You initiated and funded the National Entrepreneurship Network (NEN). How do you see its impact?
Seven years ago, there were zero colleges in India teaching entrepreneurship. Thanks to NEN, today 600 colleges (out of India’s top 1,000) offer entrepreneurship courses, 500,000 students are graduating from these courses every year. NEN developed a curriculum, developed a programme to create educators in entrepreneurship, trained 1,200 teachers, established a website for networking and support. Colleges love the fact that they can have an entrepreneurship curriculum without any investment.
Out of the half a million who take the courses, about 20 per cent join e-clubs, the next level of learning, where they learn how to run companies, get a sense of P&L, etc. Just last year, about 230 companies were formed by these students. Some students want to work for 2-3 years, make some money and then start a company. Entrepreneurship is the future; it’s the way to accelerate economic development.
Are you doing anything to enable funding for these ventures?
We have a mentoring and angel investing programme. We are also talking to the government to help create a VC industry. In the US, VC companies were triggered with government support.
We are also talking to the government to provide guaranteed loans to startups. In the US, there were two very successful government programmes for supporting startups. One was the Small Business Investment Corporation (SBIC), where the government would give you $3 or $5 for every $1 that you raised. After that you are responsible for making the investment, the government does not interfere. The other was the Small Business Loan Guarantee Programme, where if you go to a bank for your early stage company, and you don’t have demonstrated cash flows, the government would guarantee 90 per cent of the loan. So the bank has the incentive to give the loan. These opened up so much capital, without all the egregious demands that venture capitalists make.
The rate of company formation from our NEN programme is doubling every year. The number of students in these programmes is doubling every year. If we had those government sponsored programmes, these numbers would be many more. The government may not get back some of the money, but on balance it will gain a lot from the companies that become successful. And the economy gains enormously.
Is your Foundation involved in anything else in India?
We are building a large-scale skills development programme. The government has established some 7,000 industrial (vocational) training institutes, but their success rate is very low. Nobody is accountable for relevance of the training, how many have been placed.

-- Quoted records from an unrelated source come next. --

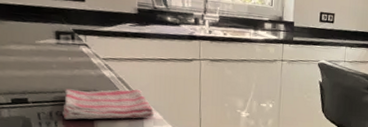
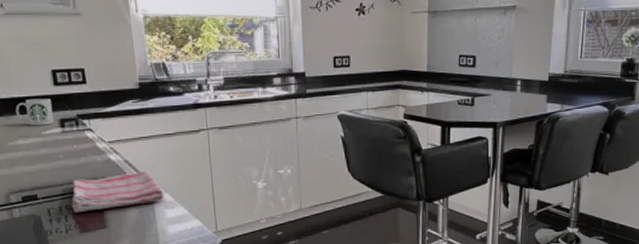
mug: none [10,7,49,35] -> present [16,98,54,126]

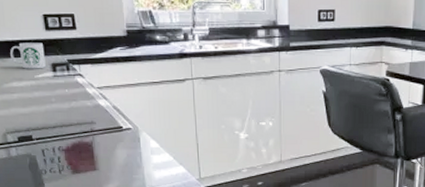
dish towel: present [72,171,164,213] -> none [64,117,150,155]

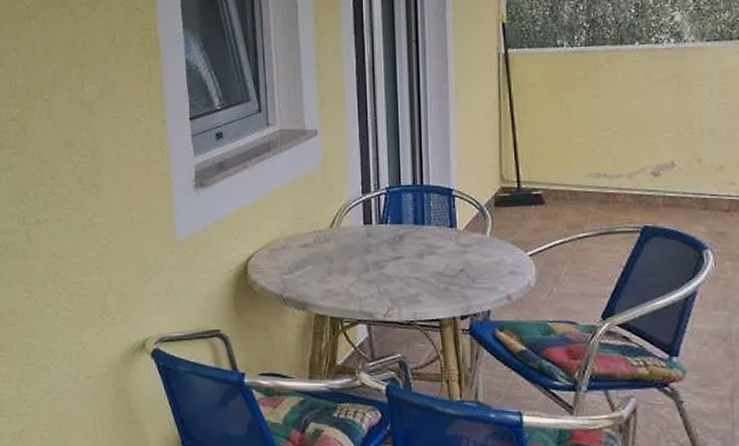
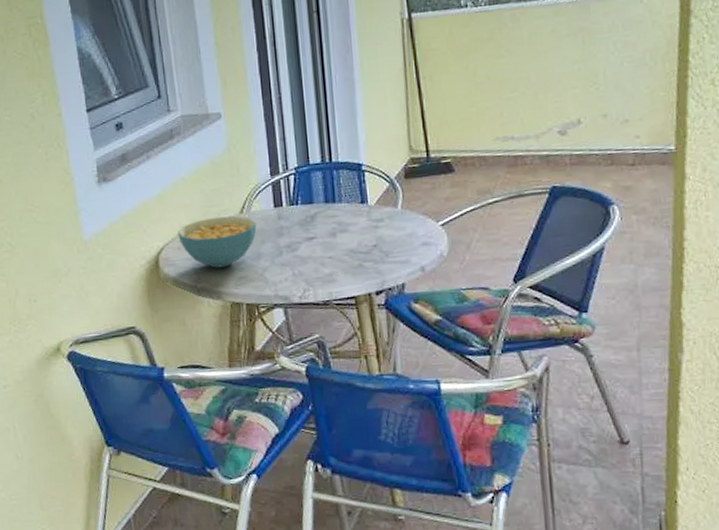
cereal bowl: none [268,229,345,279] -> present [177,216,257,268]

We commissioned a team to identify the scope of the problem. This team came up with the remarkable estimate that the number of kids who drop out in grades 10, 11 and 12, and in first year of college, is over 10 million a year. These 10 million mostly become labourers at construction sites, clerks or peons, earning Rs 1000 to Rs 3,000 a month. We came up with the idea of creating a next generation network of community colleges that would deliver market-driven vocational training. We have been asked by the government to come out with policy ideas. The Wadhani Foundation will fund the entire knowledge infrastructure , including defining the vocational courses that would be relevant – auto mechanics or crane operators, as opposed to gardeners or peons. Many airlines today hire 12th graders, so there are a variety of jobs where a 12th grader , with a targeted 1-year training, can become very productive. The job creation would be in the millions.
We are doing some pilot projects. We need to do these things at scale, has to be outcomes driven. I have said the funding is unlimited; it is limited only by our ability to execute.
We’ll eventually take these concepts to Africa and other emerging countries. But I would like every idea to be tested and validated in India. While I would like to support multiple emerging economies, my heart is here.